### What to produce
In the entries below, find every line with "Emits" and copy it.

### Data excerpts

-.-.-

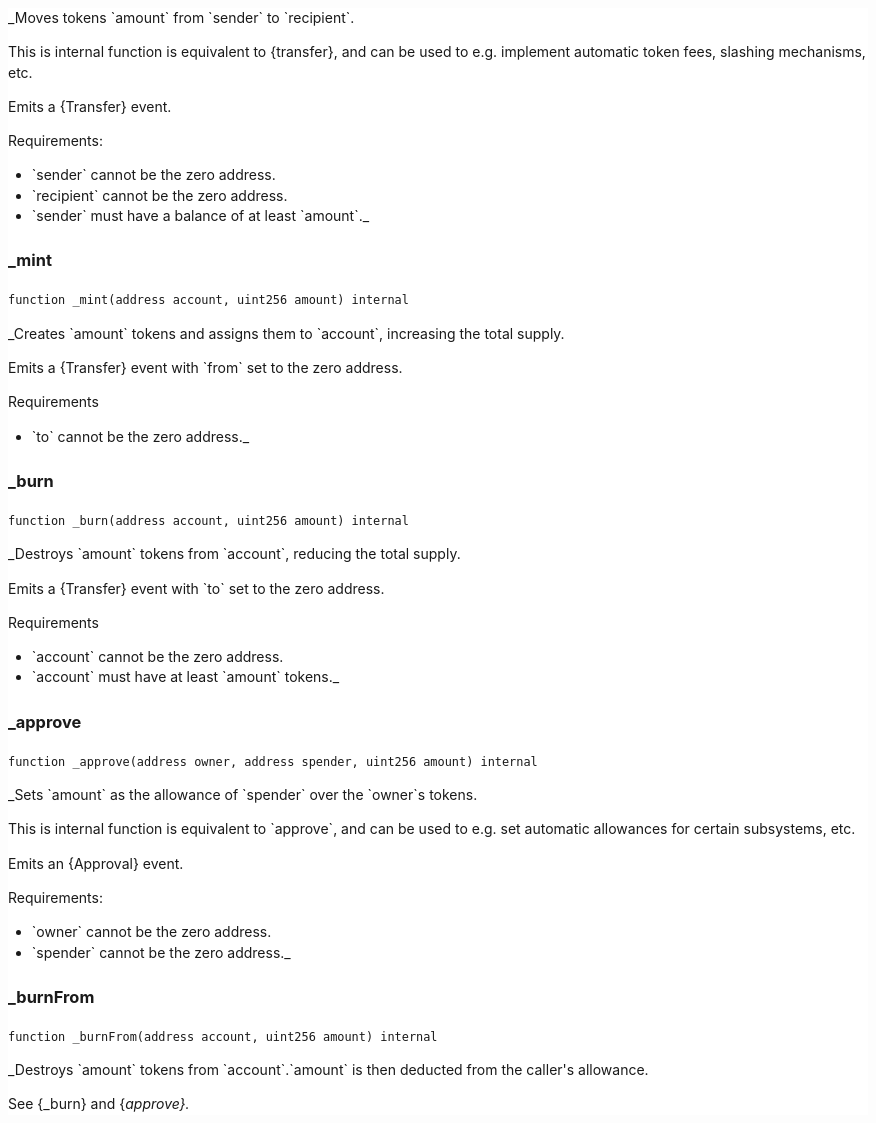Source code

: _Moves tokens &#x60;amount&#x60; from &#x60;sender&#x60; to &#x60;recipient&#x60;.

This is internal function is equivalent to {transfer}, and can be used to
e.g. implement automatic token fees, slashing mechanisms, etc.

Emits a {Transfer} event.

Requirements:

- &#x60;sender&#x60; cannot be the zero address.
- &#x60;recipient&#x60; cannot be the zero address.
- &#x60;sender&#x60; must have a balance of at least &#x60;amount&#x60;._

### _mint

```solidity
function _mint(address account, uint256 amount) internal
```

_Creates &#x60;amount&#x60; tokens and assigns them to &#x60;account&#x60;, increasing
the total supply.

Emits a {Transfer} event with &#x60;from&#x60; set to the zero address.

Requirements

- &#x60;to&#x60; cannot be the zero address._

### _burn

```solidity
function _burn(address account, uint256 amount) internal
```

_Destroys &#x60;amount&#x60; tokens from &#x60;account&#x60;, reducing the
total supply.

Emits a {Transfer} event with &#x60;to&#x60; set to the zero address.

Requirements

- &#x60;account&#x60; cannot be the zero address.
- &#x60;account&#x60; must have at least &#x60;amount&#x60; tokens._

### _approve

```solidity
function _approve(address owner, address spender, uint256 amount) internal
```

_Sets &#x60;amount&#x60; as the allowance of &#x60;spender&#x60; over the &#x60;owner&#x60;s tokens.

This is internal function is equivalent to &#x60;approve&#x60;, and can be used to
e.g. set automatic allowances for certain subsystems, etc.

Emits an {Approval} event.

Requirements:

- &#x60;owner&#x60; cannot be the zero address.
- &#x60;spender&#x60; cannot be the zero address._

### _burnFrom

```solidity
function _burnFrom(address account, uint256 amount) internal
```

_Destroys &#x60;amount&#x60; tokens from &#x60;account&#x60;.&#x60;amount&#x60; is then deducted
from the caller&#x27;s allowance.

See {_burn} and {_approve}._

-.-.-

### Result of the exercise
Emits a {Transfer} event.
Emits a {Transfer} event with &#x60;from&#x60; set to the zero address.
Emits a {Transfer} event with &#x60;to&#x60; set to the zero address.
Emits an {Approval} event.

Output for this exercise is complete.